Practice: Loading a dataset in Python using Google Colab

Now we’re ready to move on from creating a dataset to loading a dataset. In this practice, we will be loading a dataset containing book reviews. Before loading the dataset into dataframes we first have to download it with this code in a new cell in your notebook:

!wget https://cdn.freecodecamp.org/project-data/books/book-crossings.zip
!unzip book-crossings.zip

The book-crossings.zip file that you downloaded will contain 3 different comma-separated values (CSV) files, each of one contains a dataset:

  • BX-Book-Ratings.csv: contains ratings of books
  • BX-Books.csv: contains information about the books
  • BX-Users.csv: contains information about the users who provided ratings of books

Now we can load the CSV files into dataframes using the read_csv function. The read_csv function will convert the CSV files into the dataframe format so we can do other functions on the data.

ratings_df = pd.read_csv('BX-Book-Ratings.csv', delimiter=';', encoding='latin-1', on_bad_lines='skip', 
                         dtype={'User-ID': str, 'Age': int})
books_df = pd.read_csv('BX-Books.csv', delimiter=';', encoding='latin-1', on_bad_lines='skip', 
                       dtype={'ISBN': str, 'Book-Title': str, 'Book-Author': str, 'Year-Of-Publication': str, 
                              'Publisher': str, 'Image-URL-S': str, 'Image-URL-M': str, 'Image-URL-L': str})
users_df = pd.read_csv('BX-Users.csv', delimiter=';', encoding='latin-1', on_bad_lines='skip',
                       dtype={'User-ID': str, 'Book-Rating': float})

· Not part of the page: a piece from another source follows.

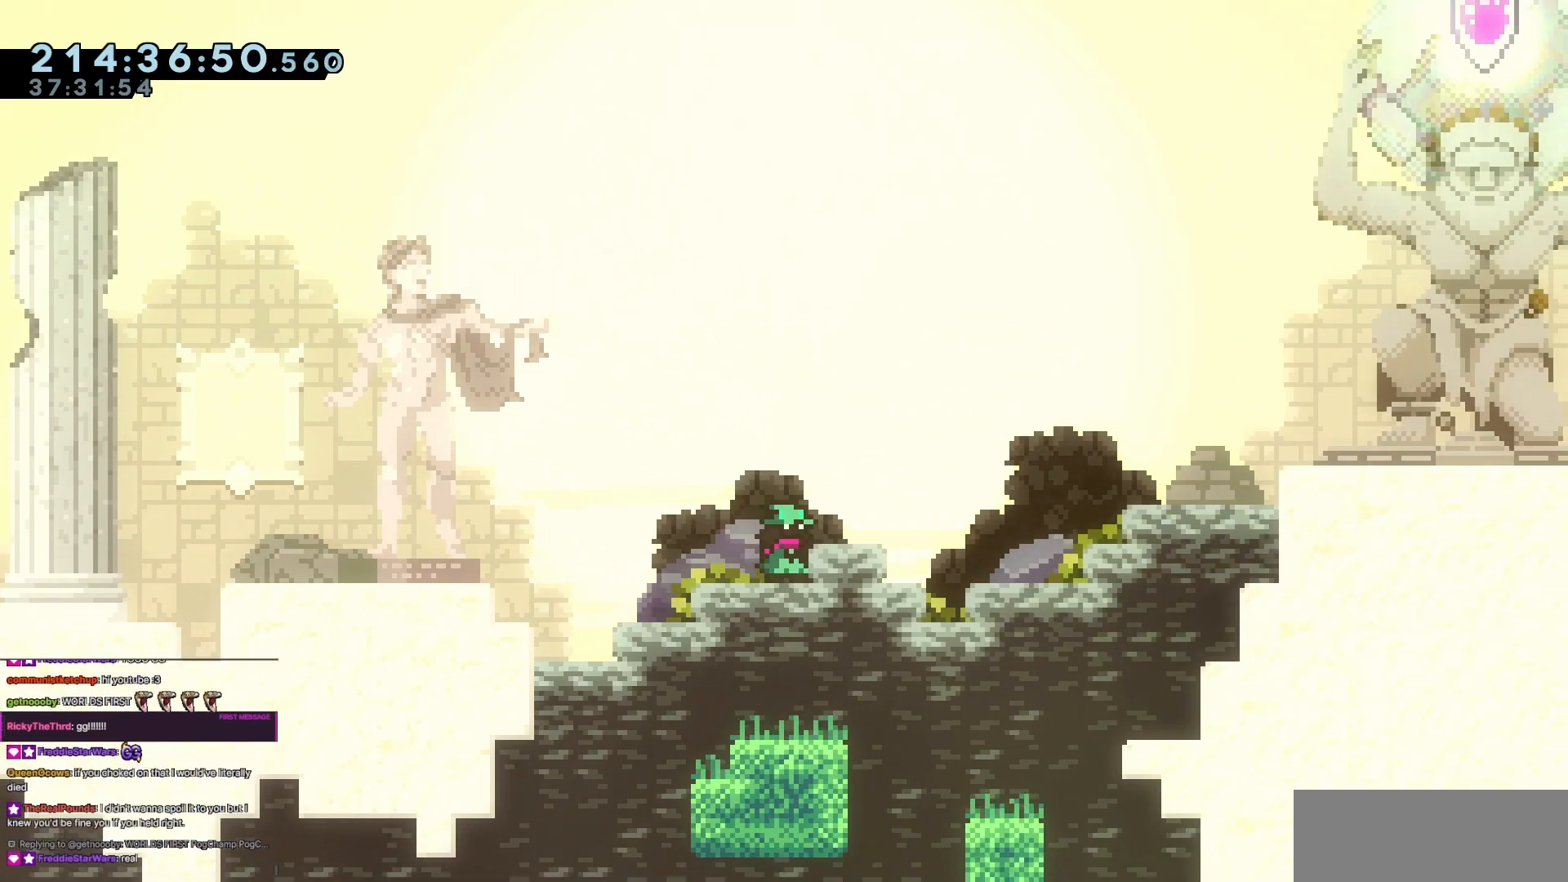
{"keys": ["right"], "events": [[418, "right", "down"]]}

The read_csv function takes in parameters on how to load data, including what separates the fields (a semicolon instead of a comma), what type of character encoding (latin-1) and if you should fail the program on bad lines or skip (we want to skip). Additionally, we have specified the type of each field in each dataset using the dtype parameter in the function. Doing so will help to make sure the data is correctly loaded. After we’ve loaded the datasets into dataframes, we can look print out the contents of each dataframe with the print function.

print(ratings_df)

You can add similar cells to print the books_df and user_df dataframes as well. To see full information about the fields in a dataframe, you can use the info() function.

ratings_df.info()

Summary

In this lesson, we learned how to use Python to create our own dataset and to load a dataset from existing files that we downloaded. We were introduced to the concept of a dataframe with is how data is represented in Python. We also learned about functions which are modules of code that allow us to accomplish a specific task. Some of the functions we practiced were info(), print(), and read_csv().